Man on a mission: A critical review of “Solomon Kane” (2012)

November means Turkey Day for my stateside readership, so let’s round out this trilogy of pilgrim-hatted films by reviewing “Solomon Kane,” writer-director Michael J. Bassett’s rollicking ride to Puritanism…I guess. I must admit, I’ve not read too much Solomon Kane, which is not to say that I’ve not read too much Robert E. Howard. Quite the contrary, I am somewhat versed in the Conan mythos, have (unsurprisingly) read Howard’s contribution to the Lovecraft mythos, and have read the novelette “Pigeons From Hell,” which Stephen King called the best short-but-not-that-short story ever written. So I know my way around a Howard tale…but how does “Solomon Kane” stack up?

Well, right off the bat, it is not heartening to know that the film was made in 2009 but not released until 2012. Didst three years postponement a rightening make? Wast yon film shelved cos it suck? Or wast it just released one year after the reboot of “Conan the Barbarian” for free publicity? Leave us find out.

Solomon Kane (James Purefoy, going for a kind of Van Helsing via Hugh Jackman thing) is a bit of a bastard. He spends the first scene senselessly stabbing, blowing up and publicly humiliating so many Turks and Barbary pirates that he’s fair game for damnation when he encounters a demon at a fortress in North Africa (following a fairly impressive sequence involving mirrors). Knowing full well now that his soul will be eternally lost if he ever picks up the sword again, Kane renounces violence. As admirable as that is, it would hardly make for a good action flick, so you can bet your silver buckles it won’t last.

Years later, Kane is kicked out of the monastery in which he’s been hiding from the world (Robert Russel’s head monk offers some spotty theology: “There are many paths to redemption, not all of them peaceful.” Maybe he just wanted Kane out of the building?). Refusing to return to his ancestral home in England–largely cos he murdered his older brother, and his father, Josaiah Kane (played by a surprisingly game Max von Sydow), is still a little pissed–Kane finds himself wandering again, neither here nor there.

He gets picked up by a covered wagon full of pilgrims (led by the always affable Pete Postlethwaite). They’re a fairly trusting lot, so we know at some point something going to set Kane off, and he’ll be decapitating and dismembering somewhat supernatural foes in no time. Maybe it’ll be the bands of roving bandits. Maybe it’ll be the leather-faced leatherface guy who’s running around England and magically making people into slaves. Maybe he’ll get frustrated by the lack of response from his pilgrim patron’s comely daughter.

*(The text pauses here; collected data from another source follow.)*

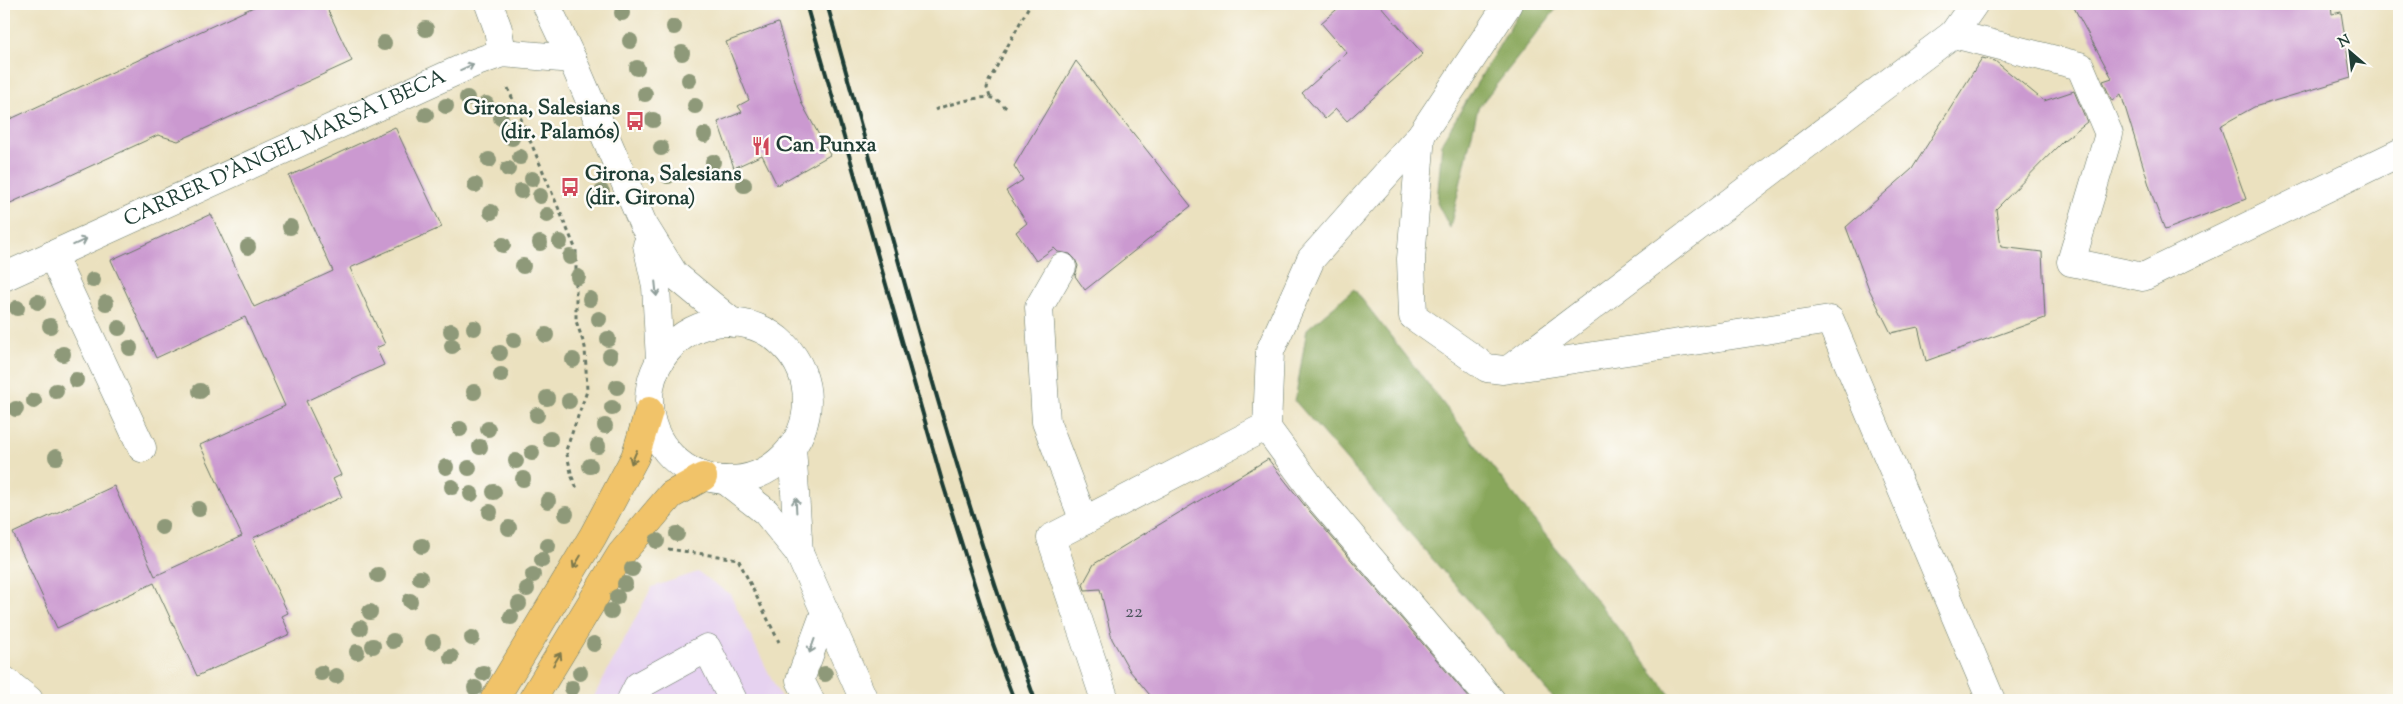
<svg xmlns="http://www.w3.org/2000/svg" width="2403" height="704" viewBox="0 0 2403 704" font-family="'Sorts Mill Goudy',serif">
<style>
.built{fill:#e6d2f0}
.forest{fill:#89a75b;stroke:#547248}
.building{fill:#cb99d0}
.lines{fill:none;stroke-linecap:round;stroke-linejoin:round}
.minor-casing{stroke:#667665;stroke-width:29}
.major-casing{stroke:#667665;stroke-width:29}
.path{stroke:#667665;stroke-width:3;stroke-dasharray:4 4;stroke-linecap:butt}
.minor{stroke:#fff;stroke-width:28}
.major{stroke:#f1c369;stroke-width:28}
.rail{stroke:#1f3d34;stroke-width:4}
.tree{fill:#8e9979}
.oneway{stroke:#8f9e9a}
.oneway2{stroke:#7d794c}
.labels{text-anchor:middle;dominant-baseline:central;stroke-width:5;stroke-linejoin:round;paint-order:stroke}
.number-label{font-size:19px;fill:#4a545b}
.poi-label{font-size:21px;font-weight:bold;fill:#1f3d34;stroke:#fdfcf7;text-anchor:start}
.street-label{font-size:21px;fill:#1f3d34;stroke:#fdfcf7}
</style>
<rect width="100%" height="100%" fill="#fdfcf7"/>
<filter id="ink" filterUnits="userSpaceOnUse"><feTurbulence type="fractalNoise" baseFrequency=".02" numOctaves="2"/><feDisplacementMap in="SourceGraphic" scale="10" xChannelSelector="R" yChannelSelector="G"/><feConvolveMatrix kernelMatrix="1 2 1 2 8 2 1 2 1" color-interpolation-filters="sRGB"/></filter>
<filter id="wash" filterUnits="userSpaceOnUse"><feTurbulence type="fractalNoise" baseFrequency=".0096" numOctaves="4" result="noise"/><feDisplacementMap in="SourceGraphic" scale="20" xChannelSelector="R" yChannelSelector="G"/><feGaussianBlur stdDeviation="1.12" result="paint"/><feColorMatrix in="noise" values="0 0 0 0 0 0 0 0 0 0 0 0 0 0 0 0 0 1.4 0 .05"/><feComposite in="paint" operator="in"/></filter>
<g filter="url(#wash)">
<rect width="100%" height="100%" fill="#ebe1bf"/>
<polygon class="built" points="698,572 730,594 782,700 592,700 652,587"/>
<g class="forest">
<polygon points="1524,4 1560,4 1478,108 1450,228 1437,203 1442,142"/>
<polygon points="1354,289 1674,700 1555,700 1295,401 1307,329"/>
</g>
<g id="blocks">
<g class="building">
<polygon points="260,4 325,4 352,61 178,141 158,135 4,206 4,122"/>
<polygon points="1343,4 1379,4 1423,54 1347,121 1336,109 1325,119 1302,93 1347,53 1321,23"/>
<polygon points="2072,4 2331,4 2332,14 2341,12 2351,78 2254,107 2220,126 2246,199 2165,230 2154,201 2121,94 2112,101 2103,81 2112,78"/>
<polygon points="778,23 802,104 830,155 777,185 762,155 734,168 718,122 742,112 738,106 749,100 726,42"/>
<polygon points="1982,58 1995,61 2044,101 2074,91 2087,122 2064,140 1996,209 2001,247 2042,252 2045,318 1926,361 1918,327 1891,333 1869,289 1846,227 1912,169"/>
<polygon points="1076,61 1191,206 1085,290 1075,276 1078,266 1075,259 1070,254 1058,252 1054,248 1036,261 1016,232 1027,223 1006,191 1023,180 1014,166"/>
<polygon points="395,127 442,227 350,268 385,344 376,348 384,365 306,401 341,475 333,479 342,497 253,538 288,613 282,616 290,634 197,676 154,583 57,628 13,533 114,486 155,576 242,536 200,445 285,406 245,317 156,358 111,260 211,214 254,307 333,271 289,176"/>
<polygon points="1268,459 1305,506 1471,700 1154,700 1130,671 1112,639 1100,589 1085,590 1083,584 1094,564"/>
</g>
</g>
</g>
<g filter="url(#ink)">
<use href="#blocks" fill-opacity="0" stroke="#667665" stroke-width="1"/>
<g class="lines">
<g class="minor-casing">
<g id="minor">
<polyline points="489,4 498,29 502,53"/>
<polyline points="546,4 572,59 643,224 674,274 733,323"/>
<polyline points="1953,34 2080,66 2109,134 2071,262 2143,277 2399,153"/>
<polyline points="1421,135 1411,259 1413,316 1487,368 1503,370 1830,320 1991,700"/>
<polyline points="647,245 656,286 660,361"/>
<polyline points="52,255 142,448"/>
<polyline points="1062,267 1039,307 1046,422 1084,521"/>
<path id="s1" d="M 4,277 L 474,63 L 502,53 L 572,59"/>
<circle cx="728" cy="401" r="79"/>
<polyline points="1512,367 1953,34 1974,4"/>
<polyline points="792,447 799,553"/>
<polyline points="725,480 766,512 799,553 864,700"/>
<polyline points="4,680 29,700"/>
<polyline points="631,700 638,686 707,648 733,700"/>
<polyline points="810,700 800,680 825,612"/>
<polyline points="1105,700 1051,538 1259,430 1267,428"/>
<polyline points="1491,700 1317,496 1267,428 1270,351 1311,259 1421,135 1508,4"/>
</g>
</g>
<g class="major-casing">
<g id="major">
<polyline points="494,700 593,536 635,457 649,411"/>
<polyline points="532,700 621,554 671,495 703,477"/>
</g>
</g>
<g class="path">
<polyline points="508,88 576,250 576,321 585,347 587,391 566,450 572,477 578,491"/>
<polyline points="990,97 987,88 989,81 1030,4"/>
<path d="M 935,110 C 944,105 983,95 992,98 C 998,99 1003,106 1008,109"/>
<polyline points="668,549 738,559 779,642"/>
</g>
<use href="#minor" class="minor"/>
<use href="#major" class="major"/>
<g class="rail">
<polyline points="806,4 942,481 993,644 1014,700"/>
<path d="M 827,4 C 893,237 952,473 1035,700"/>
</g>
</g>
<g class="tree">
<circle cx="622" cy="13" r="8"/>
<circle cx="674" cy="27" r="8"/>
<circle cx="426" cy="29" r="8"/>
<circle cx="630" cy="41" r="8"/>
<circle cx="384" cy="43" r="8"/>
<circle cx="682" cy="53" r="8"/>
<circle cx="637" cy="68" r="8"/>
<circle cx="689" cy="80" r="8"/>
<circle cx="645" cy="94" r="8"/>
<circle cx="467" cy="98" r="8"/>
<circle cx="486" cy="104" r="8"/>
<circle cx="446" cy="106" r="8"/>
<circle cx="695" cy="106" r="8"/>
<circle cx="426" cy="115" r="8"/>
<circle cx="501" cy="118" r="8"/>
<circle cx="653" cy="120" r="8"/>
<circle cx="705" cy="135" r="8"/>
<circle cx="512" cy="138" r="8"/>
<circle cx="661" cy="148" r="8"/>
<circle cx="520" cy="157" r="8"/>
<circle cx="489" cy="160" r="8"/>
<circle cx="713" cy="162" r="8"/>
<circle cx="508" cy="169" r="8"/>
<circle cx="668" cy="176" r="8"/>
<circle cx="532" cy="179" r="8"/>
<circle cx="475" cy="185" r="8"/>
<circle cx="744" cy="185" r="8"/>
<circle cx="521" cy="191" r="8"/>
<circle cx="602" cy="192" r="8"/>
<circle cx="540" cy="196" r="8"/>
<circle cx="491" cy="212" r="8"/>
<circle cx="547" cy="215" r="8"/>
<circle cx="290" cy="227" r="8"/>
<circle cx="560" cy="242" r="8"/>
<circle cx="540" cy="243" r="8"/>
<circle cx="503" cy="245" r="8"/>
<circle cx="248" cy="247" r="8"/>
<circle cx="570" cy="257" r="8"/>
<circle cx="523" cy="266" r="8"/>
<circle cx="578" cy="277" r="8"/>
<circle cx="93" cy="280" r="8"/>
<circle cx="590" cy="299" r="8"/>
<circle cx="38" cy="302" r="8"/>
<circle cx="106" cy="303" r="8"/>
<circle cx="17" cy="308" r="8"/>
<circle cx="599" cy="319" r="8"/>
<circle cx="50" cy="326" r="8"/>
<circle cx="119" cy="328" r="8"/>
<circle cx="474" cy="328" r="8"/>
<circle cx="451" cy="331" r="8"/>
<circle cx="546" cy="335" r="8"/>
<circle cx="608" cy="339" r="8"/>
<circle cx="514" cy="340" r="8"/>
<circle cx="452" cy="346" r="8"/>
<circle cx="130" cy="348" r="8"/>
<circle cx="500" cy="353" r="8"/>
<circle cx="63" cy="354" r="8"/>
<circle cx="610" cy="356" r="8"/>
<circle cx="573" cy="360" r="8"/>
<circle cx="501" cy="375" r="8"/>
<circle cx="76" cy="380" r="8"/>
<circle cx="617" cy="387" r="8"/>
<circle cx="56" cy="391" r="8"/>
<circle cx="200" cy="391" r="8"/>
<circle cx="474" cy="392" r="8"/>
<circle cx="547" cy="398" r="8"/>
<circle cx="34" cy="401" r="8"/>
<circle cx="569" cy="401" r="8"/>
<circle cx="612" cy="408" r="8"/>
<circle cx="16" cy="409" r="8"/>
<circle cx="537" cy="415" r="8"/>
<circle cx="605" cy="426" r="8"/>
<circle cx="460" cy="429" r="8"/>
<circle cx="488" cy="429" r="8"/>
<circle cx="550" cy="439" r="8"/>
<circle cx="598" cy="446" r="8"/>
<circle cx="480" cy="447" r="8"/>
<circle cx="532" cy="453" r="8"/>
<circle cx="56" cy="457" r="8"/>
<circle cx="516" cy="461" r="8"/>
<circle cx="590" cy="466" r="8"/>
<circle cx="446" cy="467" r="8"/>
<circle cx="469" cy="468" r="8"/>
<circle cx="523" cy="479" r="8"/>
<circle cx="452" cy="487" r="8"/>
<circle cx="494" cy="492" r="8"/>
<circle cx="471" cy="494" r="8"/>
<circle cx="548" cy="501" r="8"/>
<circle cx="199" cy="509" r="8"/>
<circle cx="490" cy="512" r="8"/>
<circle cx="566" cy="514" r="8"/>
<circle cx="162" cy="527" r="8"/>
<circle cx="509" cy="528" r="8"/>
<circle cx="677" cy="534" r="8"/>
<circle cx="657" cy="541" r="8"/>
<circle cx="422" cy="546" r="8"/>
<circle cx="548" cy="546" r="8"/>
<circle cx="542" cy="560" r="8"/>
<circle cx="632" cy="569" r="8"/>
<circle cx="378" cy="575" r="8"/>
<circle cx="533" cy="575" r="8"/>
<circle cx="420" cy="578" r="8"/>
<circle cx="625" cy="584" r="8"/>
<circle cx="527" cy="589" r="8"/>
<circle cx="617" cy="597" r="8"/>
<circle cx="410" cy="601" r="8"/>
<circle cx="519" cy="604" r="8"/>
<circle cx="611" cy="611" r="8"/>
<circle cx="370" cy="612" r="8"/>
<circle cx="511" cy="617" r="8"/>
<circle cx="360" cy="628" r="8"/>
<circle cx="472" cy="638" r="8"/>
<circle cx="393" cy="641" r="8"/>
<circle cx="433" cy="642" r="8"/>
<circle cx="594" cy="644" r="8"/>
<circle cx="373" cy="646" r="8"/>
<circle cx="357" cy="652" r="8"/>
<circle cx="451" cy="657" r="8"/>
<circle cx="321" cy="673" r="8"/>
<circle cx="483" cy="673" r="8"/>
<circle cx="580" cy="673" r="8"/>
<circle cx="825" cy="674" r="8"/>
<circle cx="336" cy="676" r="8"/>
<circle cx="475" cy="688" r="8"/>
<circle cx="572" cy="688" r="8"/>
</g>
<defs><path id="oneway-shaft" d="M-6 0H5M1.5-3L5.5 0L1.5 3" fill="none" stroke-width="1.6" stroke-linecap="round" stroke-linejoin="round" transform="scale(1.25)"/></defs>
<g class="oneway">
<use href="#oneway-shaft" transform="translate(467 67) rotate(-24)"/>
<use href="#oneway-shaft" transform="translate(80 242) rotate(-25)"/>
<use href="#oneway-shaft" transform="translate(656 289) rotate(84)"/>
<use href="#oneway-shaft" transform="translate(796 505) rotate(-93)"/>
<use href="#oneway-shaft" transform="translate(812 646) rotate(110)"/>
</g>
<g class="oneway2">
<use href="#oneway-shaft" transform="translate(634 457) rotate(113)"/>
<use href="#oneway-shaft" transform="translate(577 562) rotate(121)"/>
<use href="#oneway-shaft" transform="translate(557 659) rotate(-59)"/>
</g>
</g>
<defs>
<g id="bus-bare" transform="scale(1.5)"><path d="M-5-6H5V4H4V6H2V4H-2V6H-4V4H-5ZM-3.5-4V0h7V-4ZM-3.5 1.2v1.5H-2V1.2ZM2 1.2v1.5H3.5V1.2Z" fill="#d1495b" stroke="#fdfcf7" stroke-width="2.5" paint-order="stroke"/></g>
<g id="restaurant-bare" transform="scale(1.5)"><path d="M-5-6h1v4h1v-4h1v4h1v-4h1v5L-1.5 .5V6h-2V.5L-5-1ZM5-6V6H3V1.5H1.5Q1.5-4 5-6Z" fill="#d1495b" stroke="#fdfcf7" stroke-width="2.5" paint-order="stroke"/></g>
</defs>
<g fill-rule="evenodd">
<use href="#bus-bare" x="635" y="121"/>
<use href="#restaurant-bare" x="761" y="146"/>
<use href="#bus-bare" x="570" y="187"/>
</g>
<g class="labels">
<g class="number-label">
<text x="1134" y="612">22</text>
</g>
<g class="poi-label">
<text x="620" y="109" text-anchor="end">Girona, Salesians<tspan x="620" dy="24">(dir. Palamós)</tspan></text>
<text x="776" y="146">Can Punxa</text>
<text x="585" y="175">Girona, Salesians<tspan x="585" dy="24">(dir. Girona)</tspan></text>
</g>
<g class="street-label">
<text stroke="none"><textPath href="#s1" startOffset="309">CARRER D'ÀNGEL MARSÀ I BECA</textPath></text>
</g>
</g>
<rect width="2403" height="704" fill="none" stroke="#fdfcf7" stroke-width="20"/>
<g transform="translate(2350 52) rotate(332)" stroke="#fdfcf7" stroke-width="4" paint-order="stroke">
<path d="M0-4L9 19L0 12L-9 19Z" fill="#1f3d34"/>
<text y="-8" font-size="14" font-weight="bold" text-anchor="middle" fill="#1f3d34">N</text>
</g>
</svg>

Or maybe it’ll be the presence those bird-masked plague doctors–cos you can’t have a quasi-medieval tale of redemption a few of without them. And maybe, just maybe, he’ll patch things up with his brother.

Convoluted recaps aside, there’s a lot to like about “Solomon Kane.” The sets are good. The costumes are good. The specials effects are…well, they’re not bad, and they are well used. There’s a lot for genre fans to grab onto in particular, what with the swordplay and fires in the background lighting gray and gloomy, doomy characters. And there are some interesting set-pieces: Along with that mirror sequence at the beginning, there is a young girl who turns into a levitating witch, a basement full of zombie-like folks and a crucifixion (which I, as a Classicist, can tell you is not Classically done). Plus, there’s an occasional bout of black humor (the fight in the graveyard, for example) to balance things out.

Of course, the film’s not all joy and dismemberment. There are a couple of things to dislike. For one, it has a fairly generic and uninspired soundtrack. The script is also not the best. This is essentially a superhero origin story, which means that it has the same elements of any superhero origin story. On the one hand, it’s often clunky and tedious; on the other, it practically writes itself! Maybe that’s a bad thing…

So to answer my initial question, I don’t think the film sat on the shelf cos it sucked. The film is fine. I think it sat around because they didn’t know what to do with it. The problem, for the writers, distributors and audiences, is figuring out who that guy in the capotain really is. In one scene, Kane is surprised in a seemingly abandoned church and draws his sword on a man of the cloth. “Forgive me, father,” he apologizes, sheathing his sword. “The times we live in.” Indeed.